**Quelltext**.
################

Andreas Hegerlik widersetzt sich dem Zeitgeist. Der Tabakhändler in der Marheinekehalle trotzt all den Hetzkampagnen vom Tod durch Teer. Die Kunden bleiben treu, manche kommen seit den 60ern, als der Vater den Laden eröffnete. Nur das Sortiment wird schmaler und kostspieliger. Und exklusiver

Da kommt jeden Tag eine Dame, die ist über 90 und rauchte schon in den Cafésin den Zwanzigern

VON HANS W. KORFMANN

Wenn morgens um acht die Halle aufmacht, wenn die Händler kommen und ihre Läden öffnen, beschäftigen sich die meisten von ihnen mit ihren Kisten und ihren Schubladen, mit ihrer Buchhaltung oder mit der neuen Ware, die gerade geliefert wird. Denn Kreuzberg schläft um diese Zeit noch. Weil in Kreuzberg die Nächte so lang sind. Nur da, wo es Kaffee, Croissants und Brötchen gibt, da bewegt sich schon etwas. Auch vor den Zeitungen in der Halle stehen sie und natürlich vor dem kleinen Stand von Andreas Hegerlik.

################

**Aufgabe A**.
Beantworte anhand des Texts über den Tabakhändler die folgenden Fragen:
(i) In welcher Halle befindet sich der Laden von Andreas Hegerlik?
(ii) Seit wann kommen manche Kunden in den Laden?
(iii) Um welche Uhrzeit öffnet die Halle morgens?
**Aufgabe B**. Fasse den Absatz des Texts über den Tabakhändler, der mit „Wenn morgens um acht“ beginnt, als Stichpunktliste zusammen und behalte dabei die wesentlichen Fakten bei.

**Quellauszug**.
################

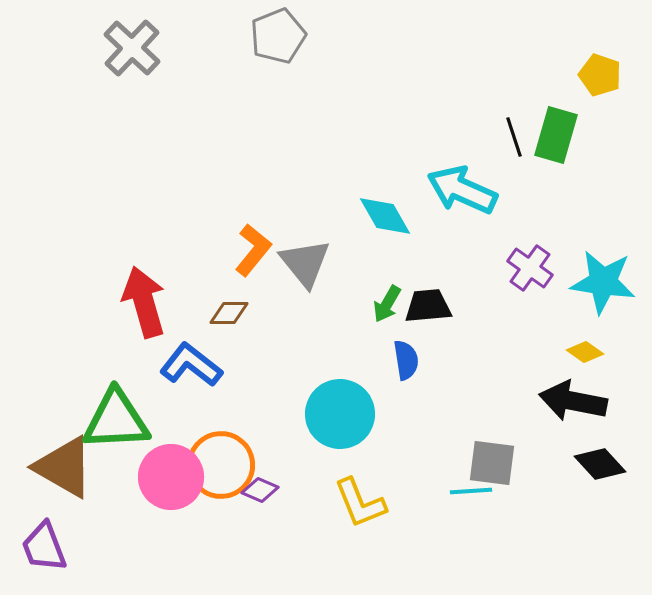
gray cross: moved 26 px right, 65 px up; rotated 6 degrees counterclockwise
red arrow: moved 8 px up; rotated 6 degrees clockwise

################

**Endgültige Antwort A**.
(i) In der Marheinekehalle.
(ii) Seit den 60ern, als der Vater den Laden eröffnete.
(iii) Um acht Uhr.

**Endgültige Antwort B**.
- Die Halle öffnet morgens um acht. Die Händler kommen und öffnen ihre Läden.
- Die meisten befassen sich mit Kisten, Schubladen, Buchhaltung oder gerade gelieferter Ware.
- Kreuzberg schläft um diese Zeit noch, weil die Nächte dort lang sind.
- Betrieb gibt es nur dort, wo Kaffee, Croissants und Brötchen verkauft werden, vor den Zeitungen in der Halle und vor dem kleinen Stand von Andreas Hegerlik.